Shame. Sarah had thought that Jessica had stabilised, but no chance.

‘Why?’ Sarah said.

‘What do you mean, why? He bloody well deserves it.’

‘For what?’

‘For saying fuck off, the shit. How dare he do that?’

‘Because your dogged devotion was boring him? Because you were embarrassing him? Because you were bad for business?’

‘How can I be bad for business? The last time I went there I was in that black dress. You know the one I mean? The vintage killer? And I was nice.’

She had not mentioned that. Sarah stayed quiet. There was a big dark sigh.

‘Oh, right, I think I can see what you mean. Not good for business to have a row in a posh restaurant like DK when his place is full of people. Anger doesn’t work, right? Shit.’

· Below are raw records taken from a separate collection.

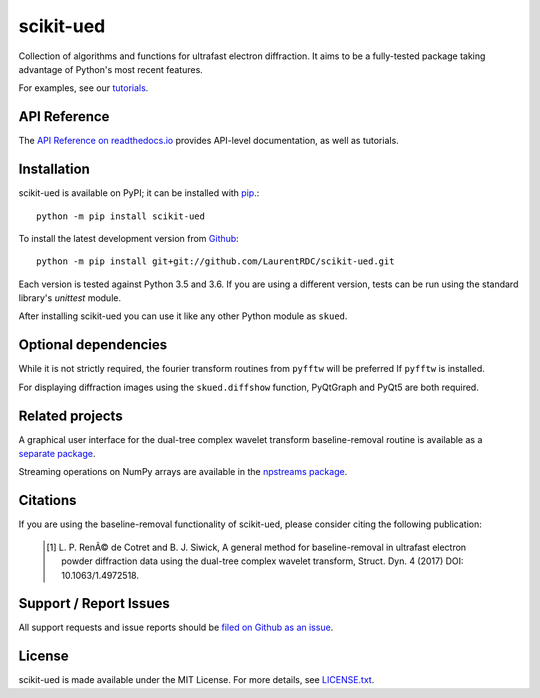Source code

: scikit-ued
==========

.. image:: https://img.shields.io/appveyor/ci/LaurentRDC/scikit-ued/master.svg
    :target: https://ci.appveyor.com/project/LaurentRDC/scikit-ued
    :alt: Windows Build Status
.. image:: https://readthedocs.org/projects/scikit-ued/badge/?version=master
    :target: http://scikit-ued.readthedocs.io
    :alt: Documentation Build Status
.. image:: https://img.shields.io/pypi/v/scikit-ued.svg
    :target: https://pypi.python.org/pypi/scikit-ued
    :alt: PyPI Version

Collection of algorithms and functions for ultrafast electron diffraction. It aims to be a fully-tested package
taking advantage of Python's most recent features.

For examples, see our `tutorials <http://scikit-ued.readthedocs.io/en/latest/tutorials/index.html>`_.

API Reference
-------------

The `API Reference on readthedocs.io <http://scikit-ued.readthedocs.io>`_ provides API-level documentation, as 
well as tutorials.

Installation
------------

scikit-ued is available on PyPI; it can be installed with `pip <https://pip.pypa.io>`_.::

    python -m pip install scikit-ued

To install the latest development version from `Github <https://github.com/LaurentRDC/scikit-ued>`_::

    python -m pip install git+git://github.com/LaurentRDC/scikit-ued.git

Each version is tested against Python 3.5 and 3.6. If you are using a different version, tests can be run
using the standard library's `unittest` module.

After installing scikit-ued you can use it like any other Python module as ``skued``.

Optional dependencies
---------------------

While it is not strictly required, the fourier transform routines from ``pyfftw`` will be preferred If
``pyfftw`` is installed.

For displaying diffraction images using the ``skued.diffshow`` function, PyQtGraph and PyQt5 are both required.

Related projects
----------------

A graphical user interface for the dual-tree complex wavelet transform baseline-removal routine is available as a 
`separate package <https://pypi.python.org/pypi/dtgui>`_.

Streaming operations on NumPy arrays are available in the `npstreams package <https://pypi.python.org/pypi/npstreams>`_.

Citations
---------

If you are using the baseline-removal functionality of scikit-ued, please consider citing the following publication:

    .. [#] L. P. RenÃ© de Cotret and B. J. Siwick, A general method for baseline-removal in ultrafast 
           electron powder diffraction data using the dual-tree complex wavelet transform, Struct. Dyn. 4 (2017) DOI: 10.1063/1.4972518.

Support / Report Issues
-----------------------

All support requests and issue reports should be
`filed on Github as an issue <https://github.com/LaurentRDC/scikit-ued/issues>`_.

License
-------

scikit-ued is made available under the MIT License. For more details, see `LICENSE.txt <https://github.com/LaurentRDC/scikit-ued/blob/master/LICENSE.txt>`_.


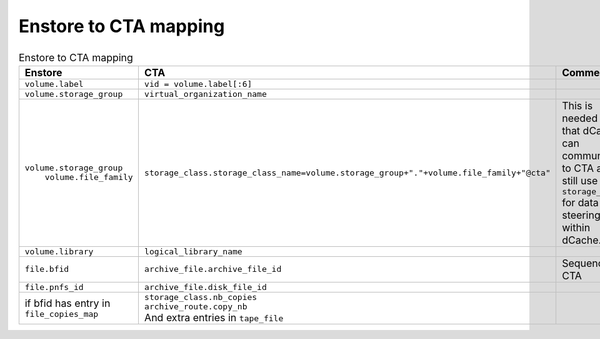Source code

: Enstore to CTA mapping
======================

.. list-table:: Enstore to CTA mapping
   :header-rows: 1

   * - Enstore
     - CTA
     - Comment
   * - ``volume.label``
     - ``vid = volume.label[:6]``
     -
   * - ``volume.storage_group``
     - ``virtual_organization_name``
     -
   * - | ``volume.storage_group``
       |  ``volume.file_family``
     - ``storage_class.storage_class_name=volume.storage_group+"."+volume.file_family+"@cta"``
     - | This is needed so that dCache can
       | communicate to CTA and still use ``storage_class``
       | for data steering within dCache.
   * - ``volume.library``
     - ``logical_library_name``
     -
   * - ``file.bfid``
     - ``archive_file.archive_file_id``
     - Sequence in CTA
   * - ``file.pnfs_id``
     - ``archive_file.disk_file_id``
     -
   * - | if bfid has entry in
       | ``file_copies_map``
     - | ``storage_class.nb_copies``
       | ``archive_route.copy_nb``
       | And extra entries in ``tape_file``
     -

‘So when were you going to stage this sad repeat performance?’

‘Like now. Just when they’re queuing up for lunch.’

There was the sound of traffic and footsteps behind Jessica’s voice. Sarah could see her, standing on a corner next to a Tube station and part of her hoped that all the passers-by were enjoying the obstruction and the conversation as much as she would have done if she had been one of them. It gave her a sudden wave of city-homesickness. Must go back soon, before I forget what it’s like. I don’t want to
forget
what it’s like.

‘Hmm. Could we think back a little? What was it you wanted to achieve?’

‘I want him to love me. I love that man so much. We’re made for each other. He has to love me. We belong.’